しかし、今回ご紹介したPER、PBR、ROEという3つの指標を理解することで、感情に左右されない、数値に基づいた投資判断ができるようになります。
私の投資体験から学んだこと
私自身も、これらの指標を学んだことで、投資に対する不安が大きく減り、より冷静な判断ができるようになりました。
失敗体験から学んだこと
- 感情的な投資判断は必ず失敗する
- 「みんなが買っているから」という理由での投資は危険
- 短期的な株価変動に一喜一憂しない
成功体験から学んだこと
- 数値に基づいた分析は成功確率を高める
- 長期的な視点での投資が最も重要
- 継続的な学習が投資成果を向上させる
投資を始める前の心構え
リスク管理の重要性
投資には常にリスクが伴います。
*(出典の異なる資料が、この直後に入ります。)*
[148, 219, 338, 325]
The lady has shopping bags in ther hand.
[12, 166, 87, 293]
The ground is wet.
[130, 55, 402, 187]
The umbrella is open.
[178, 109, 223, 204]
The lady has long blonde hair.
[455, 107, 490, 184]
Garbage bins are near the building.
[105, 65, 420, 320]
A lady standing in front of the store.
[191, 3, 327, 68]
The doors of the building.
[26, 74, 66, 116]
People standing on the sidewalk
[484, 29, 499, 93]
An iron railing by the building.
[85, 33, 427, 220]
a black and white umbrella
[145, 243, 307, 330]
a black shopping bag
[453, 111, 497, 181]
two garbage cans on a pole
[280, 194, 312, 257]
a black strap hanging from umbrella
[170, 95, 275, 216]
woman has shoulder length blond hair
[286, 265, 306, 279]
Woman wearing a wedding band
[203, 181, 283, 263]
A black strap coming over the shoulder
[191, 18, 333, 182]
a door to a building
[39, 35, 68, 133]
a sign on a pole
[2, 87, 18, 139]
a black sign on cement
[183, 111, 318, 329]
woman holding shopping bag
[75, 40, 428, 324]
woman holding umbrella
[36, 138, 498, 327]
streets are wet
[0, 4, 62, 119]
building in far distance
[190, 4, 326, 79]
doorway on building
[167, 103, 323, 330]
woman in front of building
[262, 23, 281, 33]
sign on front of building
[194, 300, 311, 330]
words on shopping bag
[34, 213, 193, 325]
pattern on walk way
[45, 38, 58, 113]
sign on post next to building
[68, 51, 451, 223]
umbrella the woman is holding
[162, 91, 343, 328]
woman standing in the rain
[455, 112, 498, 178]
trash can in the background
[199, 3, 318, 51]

以下の点を必ず守ってください:
- 投資は余剰資金で行う
- 分散投資を心がける
- 投資金額は資産の一定割合以内に留める
- 損失が出ても生活に支障がない範囲で投資する
継続的な学習の重要性
投資の世界は常に変化しています:
- 定期的に投資の勉強を続ける
- 成功している投資家の本を読む
- 投資セミナーや勉強会に参加する
- 投資仲間とのネットワークを構築する
あなたの投資ライフが成功することを願って
この記事を通じて、投資の基本的な考え方と実践的な分析手法をお伝えしました。これらの知識を活用して、あなたの投資ライフがより充実したものになることを心から願っています。
投資は一朝一夕で成功するものではありません。しかし、正しい知識と継続的な努力により、長期的に資産を形成することは十分可能です。
一歩ずつ着実に学習を続け、経験を積み重ねながら、あなたなりの投資スタイルを確立してください。
最後まで読んでいただき、本当にありがとうございました。皆さんの投資ライフが成功で満たされることを心から応援しています。
投資は自己責任で行ってください。この記事の内容は投資の参考情報であり、投資の推奨や保証を行うものではありません。投資判断は必ずご自身で行い、十分な検討とリスク管理を心がけてください。